Name: THALYA FORTUNA VIEIRA
Publication date: 29/09/2025
Examining board:
Name |
Role |
|---|---|
| ALEX MILTON ALBERGARIA CAMPOS | Examinador Externo |
| GEILMA LIMA VIEIRA | Examinador Interno |
| LUIZ ALEXANDRE KULAY | Coorientador |
| RUDIELE APARECIDA SCHANKOSKI | Presidente |
| THIAGO OLIVEIRA RODRIGUES | Examinador Externo |
Summary: The materials used in civil construction, especially Portland cement, have a significant environmental impact. To reduce these negative environmental consequences, replacing natural raw materials with steel byproducts is a technically feasible practice in several segments of this industry. An effective tool for calculating and quantifying these environmental impacts is Life Cycle Assessment (LCA).
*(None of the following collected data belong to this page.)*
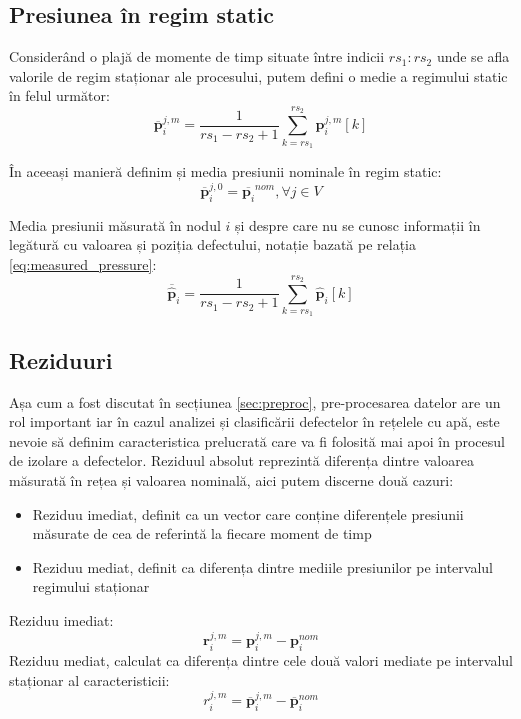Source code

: \subsection{Presiunea în regim static}
Considerând o plajă de momente de timp situate între indicii $rs_1 : rs_2$ unde se afla valorile de regim staționar ale procesului, putem defini o medie a regimului static în felul următor:
\begin{equation}
\overline{\mathbf{p}}_i^{j,m} = \frac{1}{rs_1 - rs_2 + 1} \sum_{k=rs_1}^{rs_2} \mathbf{p}_i^{j,m}[k] 
\label{eq:pmean}
\end{equation}

În aceeași manieră definim și media presiunii nominale în regim static:
\begin{equation}
\overline{\mathbf{p}}_i^{j,0} = \overline{\mathbf{p}_i}^{nom}, \forall j \in V
\label{eq:pmean_nom}
\end{equation}

Media presiunii măsurată în nodul $i$ și despre care nu se cunosc informații în legătură cu valoarea și poziția defectului, notație bazată pe relația \eqref{eq:measured_pressure}:
\begin{equation}
\overline{\widehat{\mathbf{p}}}_i = \frac{1}{rs_1 - rs_2 + 1} \sum_{k=rs_1}^{rs_2} \widehat{\mathbf{p}}_i[k] 
\label{eq:pmean_measured}
\end{equation}

\subsection{Reziduuri}
Așa cum a fost discutat în secțiunea \ref{sec:preproc}, pre-procesarea datelor are un rol important iar în cazul analizei și clasificării defectelor în rețelele cu apă, este nevoie să definim caracteristica prelucrată care va fi folosită mai apoi în procesul de izolare a defectelor. Reziduul absolut reprezintă diferența dintre valoarea măsurată în rețea și valoarea nominală, aici putem discerne două cazuri:

\begin{itemize}
    \item Reziduu imediat, definit ca un vector care conține diferențele presiunii măsurate de cea de referintă la fiecare moment de timp
    \item Reziduu mediat, definit ca diferența dintre mediile presiunilor pe intervalul regimului staționar
\end{itemize}

Reziduu imediat:
\begin{equation}
\mathbf{r}_i^{j,m} = \mathbf{p}_i^{j,m} - \mathbf{p}_i^{nom}
\label{eq:temp_residual}
\end{equation}
Reziduu mediat, calculat ca diferența dintre cele două valori mediate pe intervalul staționar al caracteristicii:
\begin{equation}
r_i^{j,m} = \overline{\mathbf{p}}_i^{j,m} - \overline{\mathbf{p}}_i^{nom}
\label{eq:absolute_residual}
\end{equation}

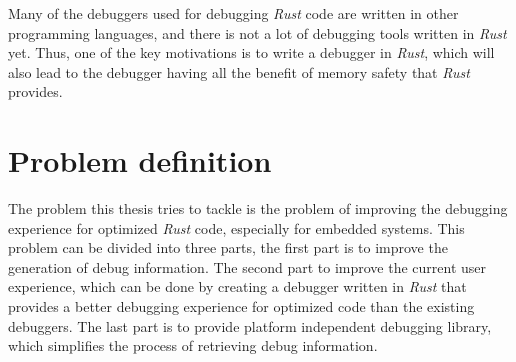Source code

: Many of the debuggers used for debugging \emph{Rust} code are written in other programming languages, and there is not a lot of debugging tools written in \emph{Rust} yet.
Thus, one of the key motivations is to write a debugger in \emph{Rust}, which will also lead to the debugger having all the benefit of memory safety that \emph{Rust} provides.





\section{Problem definition}
 

The problem this thesis tries to tackle is the problem of improving the debugging experience for optimized \emph{Rust} code, especially for embedded systems.
This problem can be divided into three parts, the first part is to improve the generation of debug information.
The second part to improve the current user experience, which can be done by creating a debugger written in \emph{Rust} that provides a better debugging experience for optimized code than the existing debuggers.
The last part is to provide platform independent debugging library, which simplifies the process of retrieving debug information.


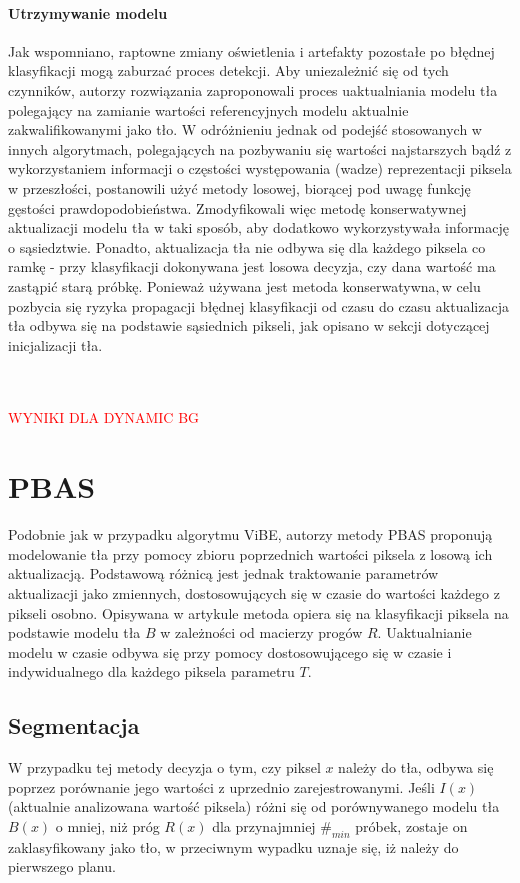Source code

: \paragraph{Utrzymywanie modelu \\}
Jak wspomniano, raptowne zmiany oświetlenia i artefakty pozostałe po błędnej klasyfikacji mogą zaburzać proces detekcji. Aby uniezależnić się od tych czynników, autorzy rozwiązania zaproponowali proces uaktualniania modelu tła polegający na zamianie wartości referencyjnych modelu aktualnie zakwalifikowanymi jako tło. W odróżnieniu jednak od podejść stosowanych w innych algorytmach, polegających na pozbywaniu się wartości najstarszych bądź z wykorzystaniem informacji o częstości występowania (wadze) reprezentacji piksela w przeszłości, postanowili użyć metody losowej, biorącej pod uwagę funkcję gęstości prawdopodobieństwa. Zmodyfikowali więc metodę konserwatywnej aktualizacji modelu tła w taki sposób, aby dodatkowo wykorzystywała informację o sąsiedztwie. Ponadto, aktualizacja tła nie odbywa się dla każdego piksela co ramkę - przy klasyfikacji dokonywana jest losowa decyzja, czy dana wartość ma zastąpić starą próbkę. Ponieważ używana jest metoda konserwatywna,\,w celu pozbycia się ryzyka propagacji błędnej klasyfikacji od czasu do czasu aktualizacja tła odbywa się na podstawie sąsiednich pikseli, jak opisano w sekcji dotyczącej inicjalizacji tła.\\ \\ \\
\begin{LARGE}
\textcolor{red}{WYNIKI DLA DYNAMIC BG}
\end{LARGE}
\section{PBAS}
Podobnie jak w przypadku algorytmu ViBE, autorzy metody PBAS proponują modelowanie tła przy pomocy zbioru poprzednich wartości piksela z losową ich aktualizacją. Podstawową różnicą jest jednak traktowanie parametrów aktualizacji jako zmiennych, dostosowujących się w czasie do wartości każdego z pikseli osobno. Opisywana w artykule \cite{hofmann2012background} metoda opiera się na klasyfikacji piksela na podstawie modelu tła $B$ w zależności od macierzy progów $R$. Uaktualnianie modelu w czasie odbywa się przy pomocy dostosowującego się w czasie i indywidualnego dla każdego piksela parametru $T$.
\subsection{Segmentacja}
W przypadku tej metody decyzja o tym, czy piksel $x$ należy do tła, odbywa się poprzez porównanie jego wartości z uprzednio zarejestrowanymi. Jeśli $I(x)$ (aktualnie analizowana wartość piksela) różni się od porównywanego modelu tła $B(x)$ o mniej, niż próg $R(x)$ dla przynajmniej $\#_{min}$ próbek, zostaje on zaklasyfikowany jako tło, w przeciwnym wypadku uznaje się, iż należy do pierwszego planu.
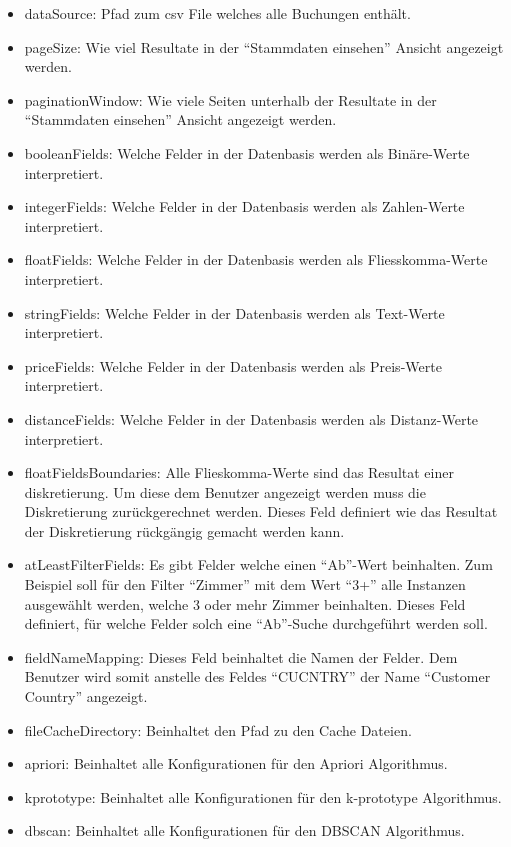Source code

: \begin{itemize}
\item dataSource: Pfad zum \gls{csv} File welches alle Buchungen enthält.
\item pageSize: Wie viel Resultate in der "`Stammdaten einsehen"' Ansicht angezeigt werden.
\item paginationWindow: Wie viele Seiten unterhalb der Resultate in der "`Stammdaten einsehen"' Ansicht angezeigt werden.
\item booleanFields: Welche Felder in der Datenbasis werden als Binäre-Werte interpretiert.
\item integerFields: Welche Felder in der Datenbasis werden als Zahlen-Werte interpretiert.
\item floatFields: Welche Felder in der Datenbasis werden als Fliesskomma-Werte interpretiert.
\item stringFields: Welche Felder in der Datenbasis werden als Text-Werte interpretiert.
\item priceFields: Welche Felder in der Datenbasis werden als Preis-Werte interpretiert.
\item distanceFields: Welche Felder in der Datenbasis werden als Distanz-Werte interpretiert.
\item floatFieldsBoundaries: Alle Flieskomma-Werte sind das Resultat einer diskretierung. Um diese dem Benutzer angezeigt werden muss die Diskretierung zurückgerechnet werden. Dieses Feld definiert wie das Resultat der Diskretierung rückgängig gemacht werden kann.
\item atLeastFilterFields: Es gibt Felder welche einen "`Ab"'-Wert beinhalten. Zum Beispiel soll für den Filter "`Zimmer"' mit dem Wert "`3+"' alle Instanzen ausgewählt werden, welche 3 oder mehr Zimmer beinhalten. Dieses Feld definiert, für welche Felder solch eine "`Ab"'-Suche durchgeführt werden soll.
\item fieldNameMapping: Dieses Feld beinhaltet die Namen der Felder. Dem Benutzer wird somit anstelle des Feldes "`CUCNTRY"' der Name "`Customer Country"' angezeigt.
\item fileCacheDirectory: Beinhaltet den Pfad zu den Cache Dateien.
\item apriori: Beinhaltet alle Konfigurationen für den Apriori Algorithmus.
\item kprototype: Beinhaltet alle Konfigurationen für den k-prototype Algorithmus.
\item dbscan: Beinhaltet alle Konfigurationen für den DBSCAN Algorithmus.
\end{itemize}

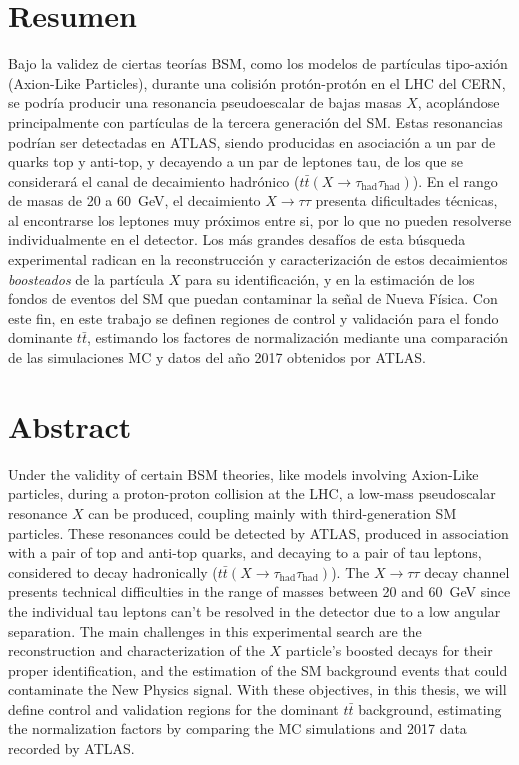 {
\let\clearpage\relax

\chapter*{Resumen}

Bajo la validez de ciertas teorías BSM, como los modelos de partículas tipo-axión (Axion-Like Particles), durante una colisión protón-protón en el LHC del CERN, se podría producir una resonancia pseudoescalar de bajas masas $X$, acoplándose principalmente con partículas de la tercera generación del SM. Estas resonancias podrían ser detectadas en ATLAS, siendo producidas en asociación a un par de quarks top y anti-top, y decayendo a un par de leptones tau, de los que se considerará el canal de decaimiento hadrónico {\large(}$t\bar{t}(X \to \tau_{\text{had}} \tau_{\text{had}})${\large)}. En el rango de masas de \num{20} a \SI{60}{\GeV}, el decaimiento $X \to \tau\tau$ presenta dificultades técnicas, al encontrarse los leptones muy próximos entre si, por lo que no pueden resolverse individualmente en el detector. Los más grandes desafíos de esta búsqueda experimental radican en la reconstrucción y caracterización de estos decaimientos \textit{boosteados} de la partícula $X$ para su identificación, y en la estimación de los fondos de eventos del SM que puedan contaminar la señal de Nueva Física. Con este fin, en este trabajo se definen regiones de control y validación para el fondo dominante $t\bar{t}$, estimando los factores de normalización mediante una comparación de las simulaciones MC y datos del año 2017 obtenidos por ATLAS.


\vfill


\chapter*{Abstract}

Under the validity of certain BSM theories, like models involving Axion-Like particles, during a proton-proton collision at the LHC, a low-mass pseudoscalar resonance $X$ can be produced, coupling mainly with third-generation SM particles. These resonances could be detected by ATLAS, produced in association with a pair of top and anti-top quarks, and decaying to a pair of tau leptons, considered to decay hadronically {\large(}$t\bar{t}(X \to \tau_{\text{had}} \tau_{\text{had}})${\large)}. The $X \to \tau\tau$ decay channel presents technical difficulties in the range of masses between \num{20} and \SI{60}{\GeV} since the individual tau leptons can't be resolved in the detector due to a low angular separation. The main challenges in this experimental search are the reconstruction and characterization of the $X$ particle's boosted decays for their proper identification, and the estimation of the SM background events that could contaminate the New Physics signal. With these objectives, in this thesis, we will define control and validation regions for the dominant $t\bar{t}$ background, estimating the normalization factors by comparing the MC simulations and 2017 data recorded by ATLAS.

\vfill
\vfill
}

\clearpage{}

\cleardoublepage{}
This master's thesis aims to conduct a comparative study of cements that incorporate granulated blast furnace slag (CP III), analyzing different allocation methods: by mass, by energy, by economic allocation, and even the non-application of the allocation procedure. For comparison, Portland cement without the addition of type V slag (CP V) was used as a reference. The LCA technique was applied to a cradle-to-gate scope of the cement plant, with a reference flow of 1 ton of cement. To construct the inventory, we used primary data (obtained directly from cement and steel mills) and secondary data (from the literature and the Ecoinvent database). Data entry, impact simulations, and uncertainty analysis were performed using SimaPro® software. Sensitivity analyses were conducted with different slag contents incorporated into the cement. Four energy scenarios were also evaluated: wind, hydroelectric, photovoltaic, and the typical Brazilian scenario. At the end of the simulations, it was concluded that CP III cement has better environmental performance than CP V for all impact categories analyzed. In the global warming category, according to the IPCC 2021 method, the impacts of CP III are 70% lower than CP V. Replacing the thermoelectric energy grid with wind energy minimizes CO2 emissions by up to 25%.
Keywords: life cycle assessment, cement, granulated blast furnace slag, environmental impact, sustainability.